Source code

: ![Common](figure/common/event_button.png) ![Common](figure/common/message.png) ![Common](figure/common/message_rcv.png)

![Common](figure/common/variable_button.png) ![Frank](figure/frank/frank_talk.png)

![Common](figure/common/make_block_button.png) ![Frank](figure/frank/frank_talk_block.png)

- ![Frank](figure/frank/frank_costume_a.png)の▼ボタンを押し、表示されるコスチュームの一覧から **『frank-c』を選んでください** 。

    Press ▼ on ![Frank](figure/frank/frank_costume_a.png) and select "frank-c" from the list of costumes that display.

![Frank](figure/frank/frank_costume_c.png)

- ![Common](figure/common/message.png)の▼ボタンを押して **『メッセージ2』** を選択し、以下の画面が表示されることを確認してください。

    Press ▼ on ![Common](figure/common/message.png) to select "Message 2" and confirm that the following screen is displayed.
--
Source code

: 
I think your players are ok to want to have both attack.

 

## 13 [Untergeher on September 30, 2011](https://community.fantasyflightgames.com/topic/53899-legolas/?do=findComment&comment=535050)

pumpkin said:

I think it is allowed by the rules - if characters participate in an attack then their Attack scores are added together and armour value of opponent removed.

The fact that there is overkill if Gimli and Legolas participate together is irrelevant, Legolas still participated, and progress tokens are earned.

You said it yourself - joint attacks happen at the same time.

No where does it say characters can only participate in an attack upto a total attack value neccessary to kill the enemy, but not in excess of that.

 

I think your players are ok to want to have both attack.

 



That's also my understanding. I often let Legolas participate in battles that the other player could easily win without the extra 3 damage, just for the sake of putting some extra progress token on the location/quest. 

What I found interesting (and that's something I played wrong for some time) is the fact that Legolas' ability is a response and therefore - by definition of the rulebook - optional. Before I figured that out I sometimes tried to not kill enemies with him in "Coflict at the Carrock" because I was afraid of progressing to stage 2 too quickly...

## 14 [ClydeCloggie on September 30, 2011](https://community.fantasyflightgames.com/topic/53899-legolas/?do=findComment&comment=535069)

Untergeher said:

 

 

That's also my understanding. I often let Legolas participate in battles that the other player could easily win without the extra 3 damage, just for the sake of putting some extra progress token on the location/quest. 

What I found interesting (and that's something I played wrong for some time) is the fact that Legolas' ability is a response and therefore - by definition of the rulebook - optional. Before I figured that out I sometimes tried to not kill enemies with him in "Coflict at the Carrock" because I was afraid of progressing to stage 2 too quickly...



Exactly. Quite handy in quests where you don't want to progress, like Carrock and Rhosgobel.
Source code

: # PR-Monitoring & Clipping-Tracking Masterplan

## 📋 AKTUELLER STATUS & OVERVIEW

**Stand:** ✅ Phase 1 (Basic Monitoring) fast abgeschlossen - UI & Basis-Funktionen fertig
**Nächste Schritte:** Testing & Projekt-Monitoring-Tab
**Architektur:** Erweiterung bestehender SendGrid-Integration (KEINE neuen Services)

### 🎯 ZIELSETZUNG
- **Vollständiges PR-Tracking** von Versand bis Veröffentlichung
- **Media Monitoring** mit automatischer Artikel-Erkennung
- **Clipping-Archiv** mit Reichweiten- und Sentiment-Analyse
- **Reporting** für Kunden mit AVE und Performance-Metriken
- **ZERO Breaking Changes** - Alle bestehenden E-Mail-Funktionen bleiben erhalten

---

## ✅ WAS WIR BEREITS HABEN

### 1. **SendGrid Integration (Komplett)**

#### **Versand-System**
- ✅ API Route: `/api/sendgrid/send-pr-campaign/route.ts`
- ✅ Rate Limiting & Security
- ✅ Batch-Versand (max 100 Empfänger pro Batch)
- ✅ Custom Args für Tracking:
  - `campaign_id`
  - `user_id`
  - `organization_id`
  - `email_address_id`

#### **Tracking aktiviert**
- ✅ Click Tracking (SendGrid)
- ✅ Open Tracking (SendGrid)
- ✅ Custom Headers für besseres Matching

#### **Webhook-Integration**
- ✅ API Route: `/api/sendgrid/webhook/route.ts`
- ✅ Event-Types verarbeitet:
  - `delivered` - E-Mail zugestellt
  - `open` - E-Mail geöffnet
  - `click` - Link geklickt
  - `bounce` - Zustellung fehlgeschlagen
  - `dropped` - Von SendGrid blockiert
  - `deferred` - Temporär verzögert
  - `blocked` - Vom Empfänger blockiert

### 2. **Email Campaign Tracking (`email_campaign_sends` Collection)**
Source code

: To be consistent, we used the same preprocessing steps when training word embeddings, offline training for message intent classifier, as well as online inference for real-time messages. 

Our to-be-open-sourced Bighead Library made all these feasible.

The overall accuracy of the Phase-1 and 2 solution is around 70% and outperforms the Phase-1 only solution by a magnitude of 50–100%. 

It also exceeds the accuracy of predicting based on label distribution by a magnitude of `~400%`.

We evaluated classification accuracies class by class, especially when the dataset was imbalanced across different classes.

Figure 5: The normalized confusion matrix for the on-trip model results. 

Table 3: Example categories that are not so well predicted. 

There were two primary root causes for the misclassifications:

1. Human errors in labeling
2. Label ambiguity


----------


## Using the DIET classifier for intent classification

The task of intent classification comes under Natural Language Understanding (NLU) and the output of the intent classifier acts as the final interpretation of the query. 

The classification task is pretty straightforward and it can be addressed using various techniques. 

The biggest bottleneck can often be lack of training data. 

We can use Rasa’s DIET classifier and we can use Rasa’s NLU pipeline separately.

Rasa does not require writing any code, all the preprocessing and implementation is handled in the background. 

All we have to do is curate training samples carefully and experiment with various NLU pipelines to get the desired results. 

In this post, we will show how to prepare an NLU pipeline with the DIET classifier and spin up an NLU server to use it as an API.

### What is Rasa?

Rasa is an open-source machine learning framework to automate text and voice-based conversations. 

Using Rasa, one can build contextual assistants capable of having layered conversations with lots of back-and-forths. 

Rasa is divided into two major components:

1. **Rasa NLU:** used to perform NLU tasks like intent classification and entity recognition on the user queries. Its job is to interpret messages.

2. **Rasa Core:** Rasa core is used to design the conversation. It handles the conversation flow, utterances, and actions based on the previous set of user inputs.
...
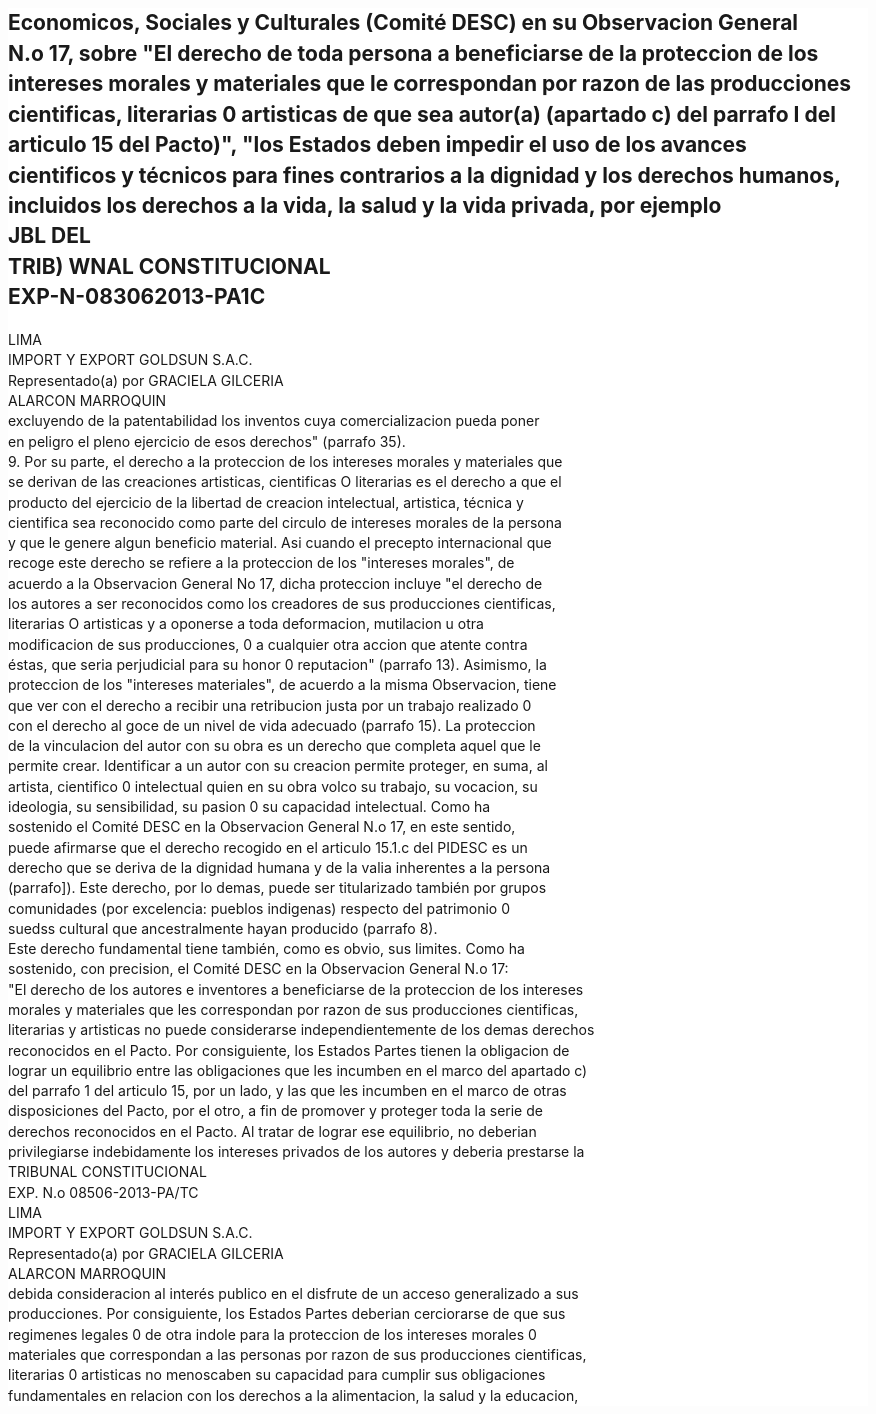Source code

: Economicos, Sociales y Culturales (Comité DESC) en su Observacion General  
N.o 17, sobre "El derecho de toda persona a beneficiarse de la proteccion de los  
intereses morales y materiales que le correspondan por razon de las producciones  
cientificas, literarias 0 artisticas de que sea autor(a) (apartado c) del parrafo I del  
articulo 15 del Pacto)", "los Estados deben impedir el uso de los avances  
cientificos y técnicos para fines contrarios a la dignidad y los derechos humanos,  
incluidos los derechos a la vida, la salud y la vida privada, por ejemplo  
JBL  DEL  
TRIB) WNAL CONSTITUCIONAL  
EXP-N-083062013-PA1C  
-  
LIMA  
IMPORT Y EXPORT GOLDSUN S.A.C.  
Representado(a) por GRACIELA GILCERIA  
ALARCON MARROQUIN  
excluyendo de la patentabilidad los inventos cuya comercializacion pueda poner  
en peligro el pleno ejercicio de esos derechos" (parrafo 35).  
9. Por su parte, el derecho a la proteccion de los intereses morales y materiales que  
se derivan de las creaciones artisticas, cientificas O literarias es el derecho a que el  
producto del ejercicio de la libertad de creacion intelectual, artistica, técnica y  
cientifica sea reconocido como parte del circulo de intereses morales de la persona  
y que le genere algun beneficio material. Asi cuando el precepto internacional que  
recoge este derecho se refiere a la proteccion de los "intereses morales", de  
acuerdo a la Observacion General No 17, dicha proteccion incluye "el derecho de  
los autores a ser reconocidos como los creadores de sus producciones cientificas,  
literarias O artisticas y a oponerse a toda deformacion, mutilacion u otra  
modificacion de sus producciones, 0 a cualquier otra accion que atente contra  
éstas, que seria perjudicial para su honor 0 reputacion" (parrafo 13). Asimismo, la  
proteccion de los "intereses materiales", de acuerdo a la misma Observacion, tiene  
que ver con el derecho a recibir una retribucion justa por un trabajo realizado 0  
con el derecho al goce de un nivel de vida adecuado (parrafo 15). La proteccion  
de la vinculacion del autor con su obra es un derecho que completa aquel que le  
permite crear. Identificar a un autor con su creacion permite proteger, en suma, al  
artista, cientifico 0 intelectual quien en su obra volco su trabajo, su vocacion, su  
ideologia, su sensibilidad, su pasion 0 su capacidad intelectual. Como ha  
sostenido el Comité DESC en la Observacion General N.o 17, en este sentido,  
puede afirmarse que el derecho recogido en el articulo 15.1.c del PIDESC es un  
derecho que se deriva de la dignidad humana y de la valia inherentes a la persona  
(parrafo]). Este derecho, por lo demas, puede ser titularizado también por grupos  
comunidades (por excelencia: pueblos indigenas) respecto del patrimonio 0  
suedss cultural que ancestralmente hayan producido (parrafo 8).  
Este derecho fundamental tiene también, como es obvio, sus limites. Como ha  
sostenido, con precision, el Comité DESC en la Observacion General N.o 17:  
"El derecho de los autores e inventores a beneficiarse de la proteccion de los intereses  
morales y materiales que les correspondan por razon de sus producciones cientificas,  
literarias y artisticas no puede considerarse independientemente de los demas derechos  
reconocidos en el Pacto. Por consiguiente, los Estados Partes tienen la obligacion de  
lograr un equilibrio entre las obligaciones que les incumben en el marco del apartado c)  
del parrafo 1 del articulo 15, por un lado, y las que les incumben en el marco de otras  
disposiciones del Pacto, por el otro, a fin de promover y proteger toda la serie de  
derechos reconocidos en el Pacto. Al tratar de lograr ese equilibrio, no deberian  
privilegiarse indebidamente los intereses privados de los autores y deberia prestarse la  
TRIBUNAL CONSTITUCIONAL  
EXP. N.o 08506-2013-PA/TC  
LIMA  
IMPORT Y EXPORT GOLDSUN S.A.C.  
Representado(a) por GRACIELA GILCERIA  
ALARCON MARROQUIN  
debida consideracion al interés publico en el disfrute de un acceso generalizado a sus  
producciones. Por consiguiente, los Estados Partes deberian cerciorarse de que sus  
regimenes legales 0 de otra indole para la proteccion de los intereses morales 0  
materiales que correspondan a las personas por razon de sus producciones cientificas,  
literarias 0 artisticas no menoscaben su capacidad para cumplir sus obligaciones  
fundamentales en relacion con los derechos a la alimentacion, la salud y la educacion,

**Assigned task**
Express the lines from the one containing "In this post, we" through the one containing "2. **Rasa Core:**" as a JSON list of strings, one string per line and blank lines omitted.

**Result of this task**
[
  "In this post, we will show how to prepare an NLU pipeline with the DIET classifier and spin up an NLU server to use it as an API.",
  "### What is Rasa?",
  "Rasa is an open-source machine learning framework to automate text and voice-based conversations. ",
  "Using Rasa, one can build contextual assistants capable of having layered conversations with lots of back-and-forths. ",
  "Rasa is divided into two major components:",
  "1. **Rasa NLU:** used to perform NLU tasks like intent classification and entity recognition on the user queries. Its job is to interpret messages.",
  "2. **Rasa Core:** Rasa core is used to design the conversation. It handles the conversation flow, utterances, and actions based on the previous set of user inputs."
]